For that microbial leather, Schiros and her team produced a lifecycle assessment that indicates a 100-times lower carbon footprint compared to traditional plastic-based vegan leather. Schiros’ LCA research will be published soon after the One x One partnership’s formal launch.

This month, data analytics firms like GlobalData raised concern that brands might still have to forfeit sustainable fashion in protecting liquidity — even despite deepening consumer demand that has held strong through the pandemic.

So how do designers stay the course?

“I think it’s a balance,” said Chow. “It’s going to be different, certainly as a smaller brand; you’re a lot more nimble and able to be quicker with innovation. For us, it’s about finding a balance not only from a business standpoint but a moral standpoint. We made the decision over two years ago to really switch our business model.”

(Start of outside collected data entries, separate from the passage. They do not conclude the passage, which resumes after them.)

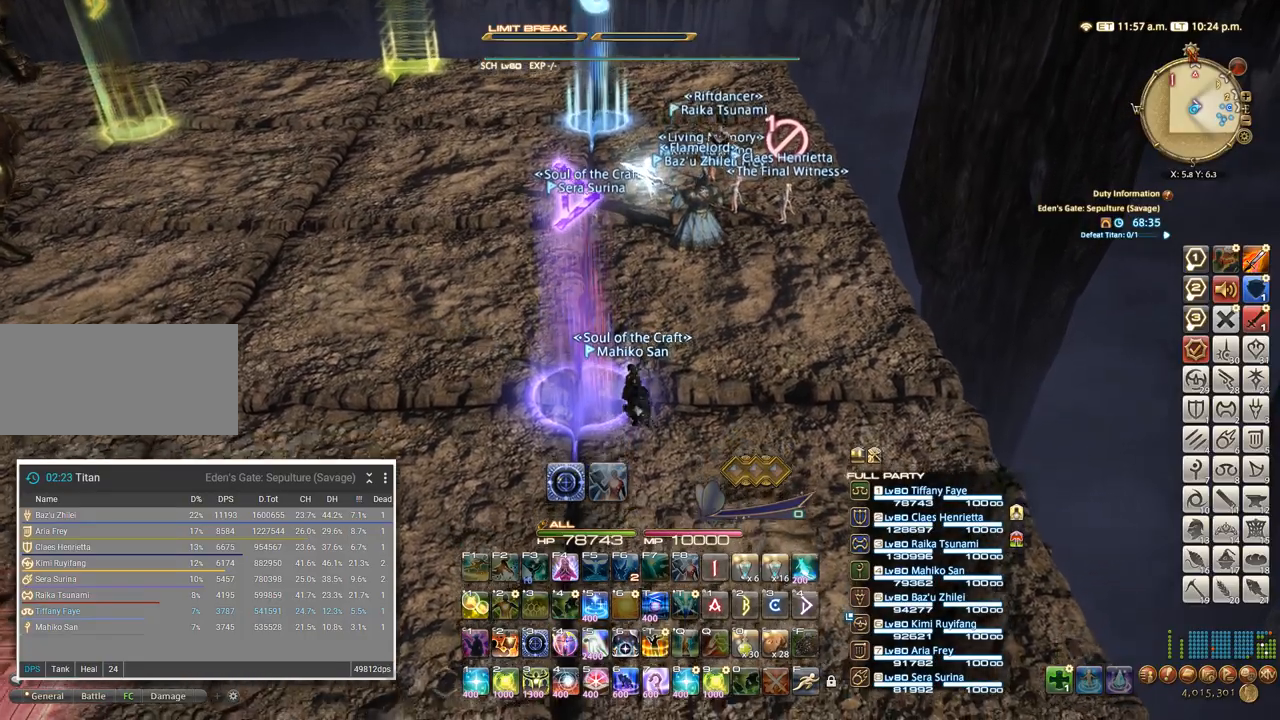
{"keys": [], "events": [[100, "space", "up"]]}
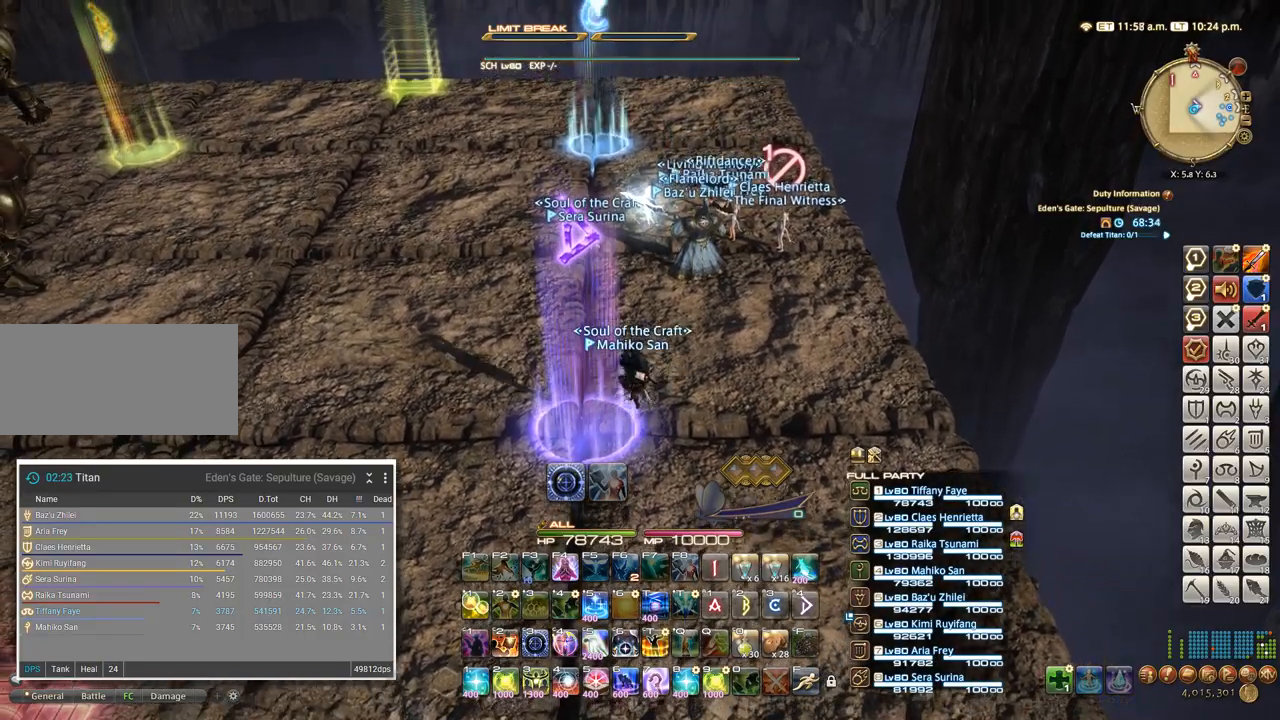
{"keys": [], "events": [[350, "space", "down"], [484, "space", "up"]]}
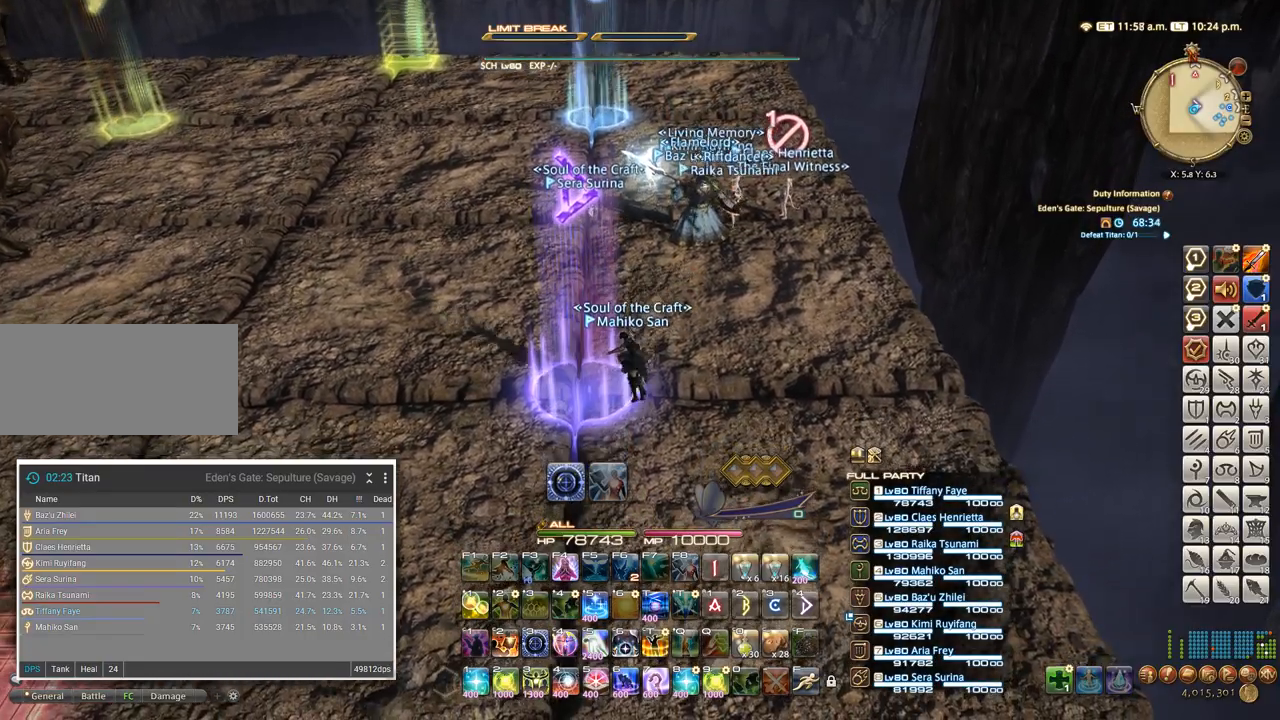
{"keys": [], "events": []}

Chow believes cross-disciplinary collaboration must be prioritized to move fashion forward.

“This collaboration of thought and process is what’s going to lead us in a different direction,” he said. “The science piece behind this really allows us to think in a different way. Cross-pollination and working across industries — collaboration is really about turning this industry around. We have to lean on others from different industries and different backgrounds.”

Dr. Theanne Schiros working in her backyard lab on the collaboration with Public School. Courtesy

Chow continued to underline that “it doesn’t happen overnight,” and said scale isn’t the ultimate aim, either.

“The point is to just make enough. No one really needs another pair of sneakers or another shirt,” he said.

All things considered, this past year has posed significant challenges for every industry.

“This was a very challenging year for the fashion industry financially,” said Céline Semaan, cofounder of Slow Factory Foundation. “Making this shoe was not a small, quick project and involved a lot of trial and error,” (including Schiros rebuilding her lab in her home amid the pandemic).

Speaking broadly on the project’s relevance in providing inspiration for experimentation in circular design, Semaan said: “It’s really important to embrace trial and error in order for us to be able to stretch our boundaries and be able to contribute positively to this climate.”

The nonprofit anticipates another successful iteration of One x One next year and is seeking partners via Onexone.earth.